O corpo em movimento deixa de ser expressão de vitalidade e passa a ser instrumento de fuga. Uma pauta extremamente atual que é vista tanto em vídeos em redes sociais, bem como nas academias, ao vivo, é sobre isso que lhe convido a refletir hoje comigo nessa coluna, posso contar com sua companhia meu caro leitor, minha caríssima leitora? Fico feliz que sim, então, acompanhe-me, por favor.
O fenômeno revela algo profundo da psique contemporânea: a necessidade de encontrar refúgios diante da realidade dura. O cotidiano, com sua pressão e exigências, provoca um desconforto que a mera presença física não consegue suportar. Assim, a academia deixa de ser espaço de construção corporal e torna-se um local de autossilenciamento, de tentativa de dissolver o contato com o mundo exterior. Cada repetição de exercício carrega consigo um gesto quase defensivo, um afastamento simbólico do que dói.
O fone de ouvido não é apenas aparelho de música: é uma barreira psíquica, um objeto transicional que permite suportar a presença do mundo. Dentro dessa cápsula sonora, o indivíduo encontra a ilusão de controle sobre suas emoções, sobre a angústia que insistiria em se manifestar fora do espaço da academia. A intensidade do esforço físico funciona como anestésico temporário, e a respiração ofegante substitui, em parte, o grito contido que não ousa emergir. É notável observar a repetição silenciosa: corpos lado a lado, mas sem olhar, sem toque, sem troca. O outro é percebido apenas como ruído periférico, não como sujeito que compartilha o mesmo espaço de vulnerabilidade. Nesse isolamento coletivo, a multidão se torna um espelho paradoxal: cada um sozinho, mas todos juntos. A solidão não é mais apenas individual, mas socialmente compartilhada, legitimada pelo ritual do exercício.

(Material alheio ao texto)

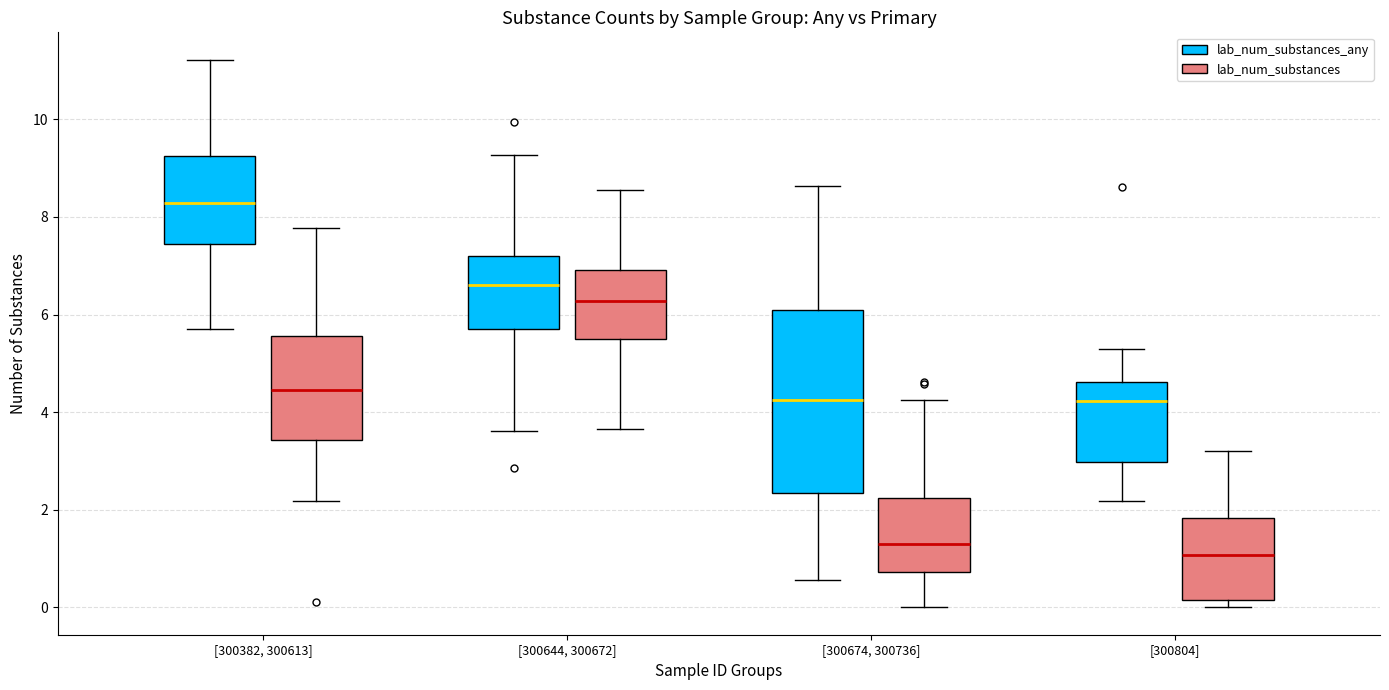

Reading left to right, transcribe this box plot: for each box, give where its median line is, the range the box spans, and where its two whiskers end, as read against the y-axis. The values are not printed on the chart, so give them approximately, as read against the axis.

[300382, 300613] (lab_num_substances_any): median 8.2, box 7.4 to 9.2, whiskers 5.8 to 11.2
[300382, 300613] (lab_num_substances): median 4.4, box 3.4 to 5.6, whiskers 2.2 to 7.8
[300644, 300672] (lab_num_substances_any): median 6.6, box 5.8 to 7.2, whiskers 3.6 to 9.2
[300644, 300672] (lab_num_substances): median 6.2, box 5.6 to 7.0, whiskers 3.6 to 8.6
[300674, 300736] (lab_num_substances_any): median 4.2, box 2.4 to 6.0, whiskers 0.6 to 8.6
[300674, 300736] (lab_num_substances): median 1.2, box 0.8 to 2.2, whiskers 0.0 to 4.2
[300804] (lab_num_substances_any): median 4.2, box 3.0 to 4.6, whiskers 2.2 to 5.2
[300804] (lab_num_substances): median 1.0, box 0.2 to 1.8, whiskers 0.0 to 3.2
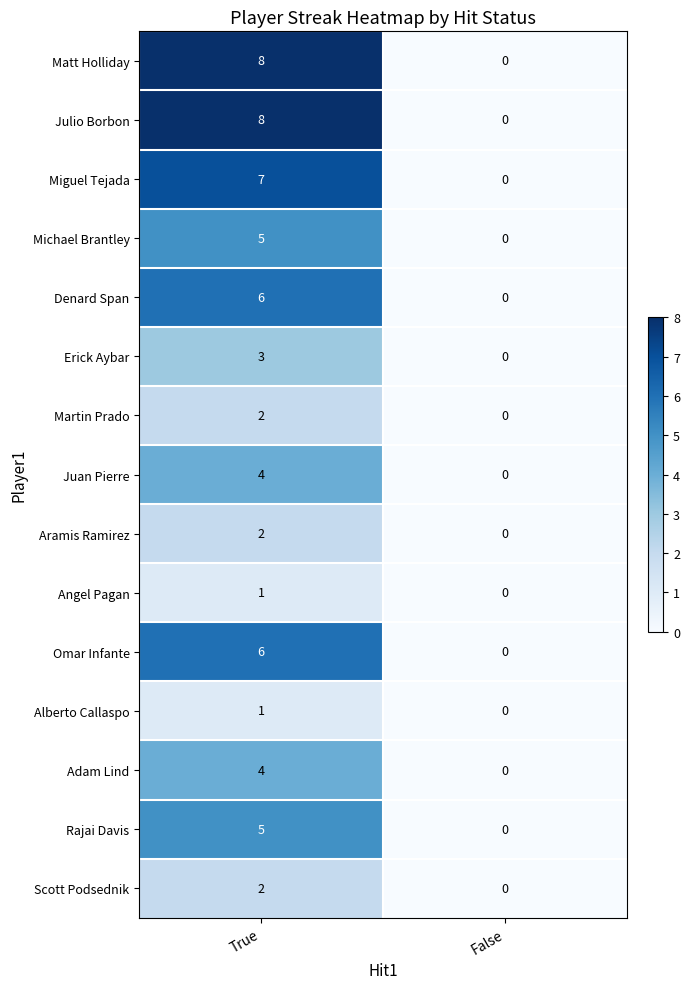

Is the value of Aramis Ramirez at False greater than the value of Scott Podsednik at True?

No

Psicanaliticamente, podemos dizer que o corpo torna-se objeto de projeção da ansiedade e do vazio. O esforço físico, o ritmo, o suor e a música criam uma ilusão de controle sobre a realidade que, de fato, permanece inalterada fora do espaço protegido. Há uma necessidade de “escapar do mundo” sem realmente se afastar dele: a academia lotada oferece essa possibilidade. Cada repetição é uma tentativa de modular o inconsciente, de criar fronteiras entre o interno e o externo, entre o que se pode suportar e o que ameaça transbordar.
Assim, o espaço da saúde física transforma-se em um espaço psíquico, um território intermediário onde o indivíduo tenta reorganizar seu sofrimento, mesmo que de forma provisória. A ironia é evidente: quanto mais se busca o refúgio, mais a presença do outro é invisibilizada, e a realidade continua a persistir, implacável, fora do alcance dos fones, do suor e da música.
E então, me pergunto: até que ponto nossas fugas silenciosas nos protegem ou nos aprisionam? Quanto do nosso sofrimento seguimos carregando, mesmo enquanto respiramos ofegantes e sentimos a música nos envolver? Talvez seja hora de olhar para além do corpo em movimento e encarar a própria mente em sua totalidade.